### Records for processing ###

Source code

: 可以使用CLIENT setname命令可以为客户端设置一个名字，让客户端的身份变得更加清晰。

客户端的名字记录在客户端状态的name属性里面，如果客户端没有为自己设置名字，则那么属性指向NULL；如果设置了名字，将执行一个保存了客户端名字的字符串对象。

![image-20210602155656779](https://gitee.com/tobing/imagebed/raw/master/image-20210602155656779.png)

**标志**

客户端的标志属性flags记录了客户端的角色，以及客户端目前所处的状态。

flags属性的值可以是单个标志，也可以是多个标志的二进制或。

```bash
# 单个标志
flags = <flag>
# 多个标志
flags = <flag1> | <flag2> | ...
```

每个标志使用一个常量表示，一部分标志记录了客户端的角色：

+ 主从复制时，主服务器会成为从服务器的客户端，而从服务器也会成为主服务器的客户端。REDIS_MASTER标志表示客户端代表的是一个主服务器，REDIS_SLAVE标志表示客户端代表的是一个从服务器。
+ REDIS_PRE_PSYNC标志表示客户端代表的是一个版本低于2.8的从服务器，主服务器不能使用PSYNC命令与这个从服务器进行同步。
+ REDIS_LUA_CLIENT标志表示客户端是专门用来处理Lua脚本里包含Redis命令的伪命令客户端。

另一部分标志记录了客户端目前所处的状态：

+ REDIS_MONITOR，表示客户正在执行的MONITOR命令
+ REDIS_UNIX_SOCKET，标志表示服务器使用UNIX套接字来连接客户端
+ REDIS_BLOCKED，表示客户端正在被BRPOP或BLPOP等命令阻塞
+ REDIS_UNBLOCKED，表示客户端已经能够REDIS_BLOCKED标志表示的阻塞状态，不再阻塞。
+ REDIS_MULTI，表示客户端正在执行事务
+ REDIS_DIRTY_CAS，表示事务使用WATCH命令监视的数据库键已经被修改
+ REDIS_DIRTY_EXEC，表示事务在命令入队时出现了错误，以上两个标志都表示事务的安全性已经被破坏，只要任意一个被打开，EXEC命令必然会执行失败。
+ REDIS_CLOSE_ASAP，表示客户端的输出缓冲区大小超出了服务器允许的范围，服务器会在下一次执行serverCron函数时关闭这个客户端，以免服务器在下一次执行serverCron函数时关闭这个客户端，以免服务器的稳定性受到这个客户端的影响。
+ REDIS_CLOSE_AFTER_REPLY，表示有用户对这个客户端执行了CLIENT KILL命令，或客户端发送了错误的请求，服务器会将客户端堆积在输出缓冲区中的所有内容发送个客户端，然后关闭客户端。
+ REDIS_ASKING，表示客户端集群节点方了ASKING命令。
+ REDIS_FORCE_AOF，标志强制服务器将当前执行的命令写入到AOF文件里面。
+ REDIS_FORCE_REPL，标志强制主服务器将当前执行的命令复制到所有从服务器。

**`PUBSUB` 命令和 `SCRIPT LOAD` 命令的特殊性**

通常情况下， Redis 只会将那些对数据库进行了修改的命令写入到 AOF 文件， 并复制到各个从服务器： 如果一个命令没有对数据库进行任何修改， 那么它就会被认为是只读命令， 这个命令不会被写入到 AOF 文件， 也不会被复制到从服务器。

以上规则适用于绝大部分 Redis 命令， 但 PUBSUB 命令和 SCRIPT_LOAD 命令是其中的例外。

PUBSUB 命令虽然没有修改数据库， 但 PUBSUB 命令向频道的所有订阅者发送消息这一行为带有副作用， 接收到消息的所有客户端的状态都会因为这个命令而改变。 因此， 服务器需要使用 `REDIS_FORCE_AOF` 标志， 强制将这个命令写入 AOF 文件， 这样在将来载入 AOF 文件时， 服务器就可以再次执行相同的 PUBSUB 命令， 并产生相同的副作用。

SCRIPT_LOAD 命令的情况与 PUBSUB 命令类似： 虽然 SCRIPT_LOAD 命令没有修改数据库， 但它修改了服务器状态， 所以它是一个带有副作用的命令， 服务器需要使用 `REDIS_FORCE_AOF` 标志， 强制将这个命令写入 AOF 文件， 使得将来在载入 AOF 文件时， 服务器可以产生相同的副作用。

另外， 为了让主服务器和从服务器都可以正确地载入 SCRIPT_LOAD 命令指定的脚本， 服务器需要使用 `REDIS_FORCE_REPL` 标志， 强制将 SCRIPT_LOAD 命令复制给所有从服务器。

###

* _Problem requirements_
Copy every line above that includes the string "强制将这个命令写入".

* _Output of the task_
PUBSUB 命令虽然没有修改数据库， 但 PUBSUB 命令向频道的所有订阅者发送消息这一行为带有副作用， 接收到消息的所有客户端的状态都会因为这个命令而改变。 因此， 服务器需要使用 `REDIS_FORCE_AOF` 标志， 强制将这个命令写入 AOF 文件， 这样在将来载入 AOF 文件时， 服务器就可以再次执行相同的 PUBSUB 命令， 并产生相同的副作用。
SCRIPT_LOAD 命令的情况与 PUBSUB 命令类似： 虽然 SCRIPT_LOAD 命令没有修改数据库， 但它修改了服务器状态， 所以它是一个带有副作用的命令， 服务器需要使用 `REDIS_FORCE_AOF` 标志， 强制将这个命令写入 AOF 文件， 使得将来在载入 AOF 文件时， 服务器可以产生相同的副作用。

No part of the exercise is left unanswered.